Apart from the pictures, every part of the records below gets retyped exactly.

Top of DATA FOR THIS TASK

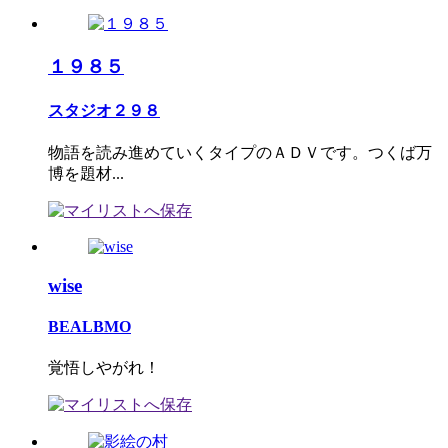
１９８５
スタジオ２９８
物語を読み進めていくタイプのＡＤＶです。つくば万
博を題材...
wise
BEALBMO
覚悟しやがれ！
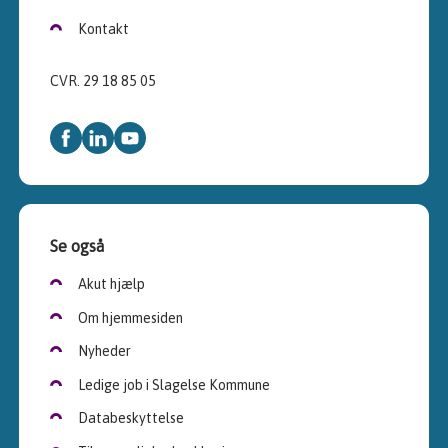
Kontakt
CVR. 29 18 85 05
Se også
Akut hjælp
Om hjemmesiden
Nyheder
Ledige job i Slagelse Kommune
Databeskyttelse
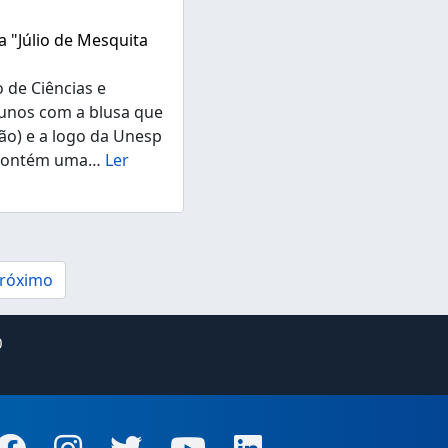
a "Júlio de Mesquita
o de Ciências e
lunos com a blusa que
ão) e a logo da Unesp
 contém uma
…
Ler
róximo
0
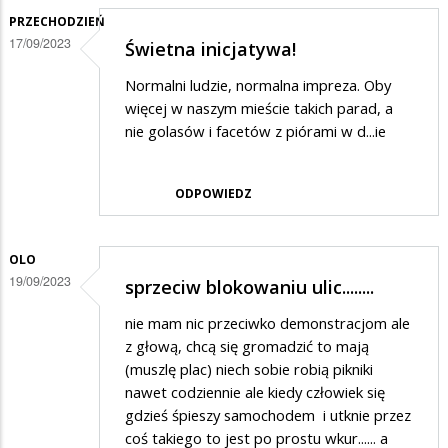
PRZECHODZIEŃ
17/09/2023
Świetna inicjatywa!
Normalni ludzie, normalna impreza. Oby
więcej w naszym mieście takich parad, a
nie golasów i facetów z piórami w d...ie
ODPOWIEDZ
OLO
19/09/2023
sprzeciw blokowaniu ulic........
nie mam nic przeciwko demonstracjom ale
z głową, chcą się gromadzić to mają
(muszlę plac) niech sobie robią pikniki
nawet codziennie ale kiedy człowiek się
gdzieś śpieszy samochodem i utknie przez
coś takiego to jest po prostu wkur...... a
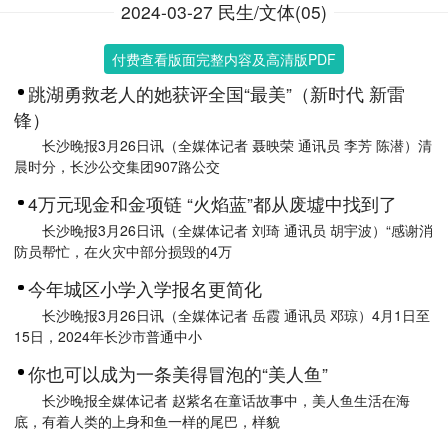
2024-03-27 民生/文体(05)
付费查看版面完整内容及高清版PDF
跳湖勇救老人的她获评全国“最美”（新时代 新雷
锋）
长沙晚报3月26日讯（全媒体记者 聂映荣 通讯员 李芳 陈潜）清
晨时分，长沙公交集团907路公交
4万元现金和金项链 “火焰蓝”都从废墟中找到了
长沙晚报3月26日讯（全媒体记者 刘琦 通讯员 胡宇波）“感谢消
防员帮忙，在火灾中部分损毁的4万
今年城区小学入学报名更简化
长沙晚报3月26日讯（全媒体记者 岳霞 通讯员 邓琼）4月1日至
15日，2024年长沙市普通中小
你也可以成为一条美得冒泡的“美人鱼”
长沙晚报全媒体记者 赵紫名在童话故事中，美人鱼生活在海
底，有着人类的上身和鱼一样的尾巴，样貌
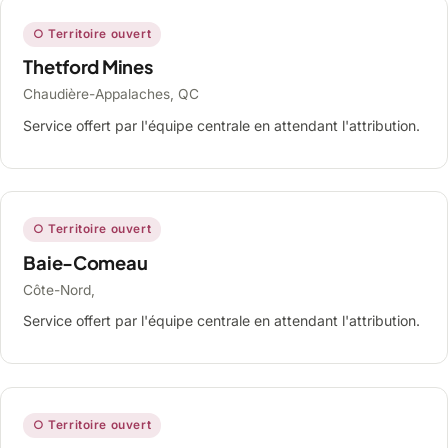
○ Territoire ouvert
Thetford Mines
Chaudière-Appalaches, QC
Service offert par l'équipe centrale en attendant l'attribution.
○ Territoire ouvert
Baie-Comeau
Côte-Nord,
Service offert par l'équipe centrale en attendant l'attribution.
○ Territoire ouvert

Bottom of DATA FOR THIS TASK

ANSWER TO THIS TASK -
１９８５
スタジオ２９８
物語を読み進めていくタイプのＡＤＶです。つくば万
博を題材...
wise
BEALBMO
覚悟しやがれ！
Kontakt
CVR. 29 18 85 05
Se også
Akut hjælp
Om hjemmesiden
Nyheder
Ledige job i Slagelse Kommune
Databeskyttelse
a "Júlio de Mesquita
o de Ciências e
lunos com a blusa que
ão) e a logo da Unesp
 contém uma
…
Ler
róximo
0
PRZECHODZIEŃ
17/09/2023
Świetna inicjatywa!
Normalni ludzie, normalna impreza. Oby
więcej w naszym mieście takich parad, a
nie golasów i facetów z piórami w d...ie
ODPOWIEDZ
OLO
19/09/2023
sprzeciw blokowaniu ulic........
nie mam nic przeciwko demonstracjom ale
z głową, chcą się gromadzić to mają
(muszlę plac) niech sobie robią pikniki
nawet codziennie ale kiedy człowiek się
gdzieś śpieszy samochodem i utknie przez
coś takiego to jest po prostu wkur...... a
2024-03-27 民生/文体(05)
付费查看版面完整内容及高清版PDF
跳湖勇救老人的她获评全国“最美”（新时代 新雷
锋）
长沙晚报3月26日讯（全媒体记者 聂映荣 通讯员 李芳 陈潜）清
晨时分，长沙公交集团907路公交
4万元现金和金项链 “火焰蓝”都从废墟中找到了
长沙晚报3月26日讯（全媒体记者 刘琦 通讯员 胡宇波）“感谢消
防员帮忙，在火灾中部分损毁的4万
今年城区小学入学报名更简化
长沙晚报3月26日讯（全媒体记者 岳霞 通讯员 邓琼）4月1日至
15日，2024年长沙市普通中小
你也可以成为一条美得冒泡的“美人鱼”
长沙晚报全媒体记者 赵紫名在童话故事中，美人鱼生活在海
底，有着人类的上身和鱼一样的尾巴，样貌
○ Territoire ouvert
Thetford Mines
Chaudière-Appalaches, QC
Service offert par l'équipe centrale en attendant l'attribution.
○ Territoire ouvert
Baie-Comeau
Côte-Nord,
Service offert par l'équipe centrale en attendant l'attribution.
○ Territoire ouvert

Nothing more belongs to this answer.